Un troisième point paraît frappant : c’est la dominante urbaine, qui vaut pour Lyon et Paris comme pour Saint-Etienne d’ailleurs. Dans cette colonie, qui revendique sa ruralité et met en avant ses activités agricoles, son bon air et l’étendue de ses terres, on place surtout des enfants des grandes villes. L’image d’une campagne régénératrice opposée à la ville qui pervertit perdure donc.

L’impression qui se dégage du graphique, et plus encore peut-être de la carte, est celle d’une colonie dont le recrutement dépasse largement les limites régionales. Les quelques enfants nés ou dont les parents demeurent encore à l’étranger le confirment. S’ils sont peu nombreux (2 %), ils montrent une certaine diversité : dix Suisses, quatre résidents algériens, deux Belges, un Espagnol, un Italien, un Irlandais, un Américain et un Monégasque 637 .

Tout se rejoint donc : la bonne opinion des autorités, et pas seulement locales, et des services officiels, l’insertion dans un réseau d’œuvres privées, les publications dans quelques guides, pour faire de Saint-Genest une colonie qui conserve un recrutement local important 638 , mais dont on peut dire qu’elle a eu une audience nationale, et même un petit peu plus. Et il est vraisemblable que pour l’essentiel, cette extension du recrutement est due à l’activité du père Cœur, qui se déplace, voyage, invite, mais aussi fait sortir ses colons hors des murs de la colonie à de nombreuses occasions et qui, par les constructions et aménagements qu’il a décidés, a permis dans le même temps de diversifier les activités proposées aux enfants.

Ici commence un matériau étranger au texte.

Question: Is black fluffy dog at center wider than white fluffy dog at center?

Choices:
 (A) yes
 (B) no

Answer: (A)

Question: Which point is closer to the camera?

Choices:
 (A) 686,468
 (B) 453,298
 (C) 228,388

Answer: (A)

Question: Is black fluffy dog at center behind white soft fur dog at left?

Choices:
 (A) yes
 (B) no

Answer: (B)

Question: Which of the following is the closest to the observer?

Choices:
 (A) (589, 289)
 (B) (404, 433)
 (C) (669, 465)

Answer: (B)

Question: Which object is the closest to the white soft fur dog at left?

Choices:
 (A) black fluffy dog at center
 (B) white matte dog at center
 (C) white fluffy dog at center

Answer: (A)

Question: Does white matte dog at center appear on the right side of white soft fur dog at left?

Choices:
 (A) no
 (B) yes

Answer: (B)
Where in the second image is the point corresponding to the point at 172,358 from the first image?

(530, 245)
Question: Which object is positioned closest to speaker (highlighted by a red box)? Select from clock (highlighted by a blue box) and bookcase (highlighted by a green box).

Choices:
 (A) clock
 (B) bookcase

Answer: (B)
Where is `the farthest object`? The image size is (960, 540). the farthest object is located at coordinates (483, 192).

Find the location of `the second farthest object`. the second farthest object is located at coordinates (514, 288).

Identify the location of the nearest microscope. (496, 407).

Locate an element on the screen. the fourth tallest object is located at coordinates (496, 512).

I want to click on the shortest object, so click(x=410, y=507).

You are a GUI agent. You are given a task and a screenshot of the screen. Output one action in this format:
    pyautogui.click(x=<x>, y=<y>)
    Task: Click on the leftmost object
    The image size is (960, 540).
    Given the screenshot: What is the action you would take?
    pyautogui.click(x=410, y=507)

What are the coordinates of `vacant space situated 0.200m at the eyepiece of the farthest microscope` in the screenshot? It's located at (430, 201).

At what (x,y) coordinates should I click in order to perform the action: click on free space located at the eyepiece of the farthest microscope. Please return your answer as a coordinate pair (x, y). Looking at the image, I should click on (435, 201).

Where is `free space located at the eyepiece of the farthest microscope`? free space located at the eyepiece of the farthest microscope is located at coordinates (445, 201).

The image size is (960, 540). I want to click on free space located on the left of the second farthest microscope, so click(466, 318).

Vers 1895 grâce à lui, Saint-Genest est un établissement important, dont l’étendue du recrutement traduit le renom.

Notes
634.

ADL 85J, onze cent deux fiches. Le registre est sans doute incomplet, puisqu’il ne recense que très peu de boursiers de la Ville, du département ou des services des Enfants assistés, concernant surtout des enfants placés par leur famille ; on peut toutefois le considérer comme un échantillon, dont nous n’aurions pas maîtrisé la sélection. Il recoupe pour l’essentiel un carnet manuscrit relevant les entrées et sorties d’enfants jusqu’en 1886, contenant un peu plus de deux cent soixante noms. Contrairement au registre du Montgay fort incertain, celui-ci est pour cette raison plus facilement identifiable comme concernant la colonie ; et du reste il est, lui, resté dans les papiers du père Cœur.

635.

Dans une lettre du 21 février 1906, un père d’élève demande à Cœur de faire en sorte que ses courriers ne portent pas le tampon de Saint-Genest « car à Paris la maison est beaucoup connue comme maison de correction et cela ne fait pas plaisir. »

636.

Georges Ernst, Mon Education feu surveillée, Paris, auteur, Imprimerie Nationale, 1995, 85 p., p. 57 : « Les garçons [reçus à Saint-Jodard, IPES dont l’auteur prend la direction en 1969] viennent de Paris, de Bretagne, d’Alsace ou du Nord, confiés par ceux – il en existe toujours – qui estiment que mettre une grande distance entre l’adolescent perturbé et son milieu de vie constitue le meilleur traitement du conflit en cause. »

637.

Et plus tard : Lisbonne, Moscou, Beyrouth, Bilbao…

638.

Alors qu’à l’inverse, un recrutement exclusivement extérieur serait le signe s’une mauvaise image de marque de l’établissement : les autorités locales ne placent pas chez lui car il fonctionne mal.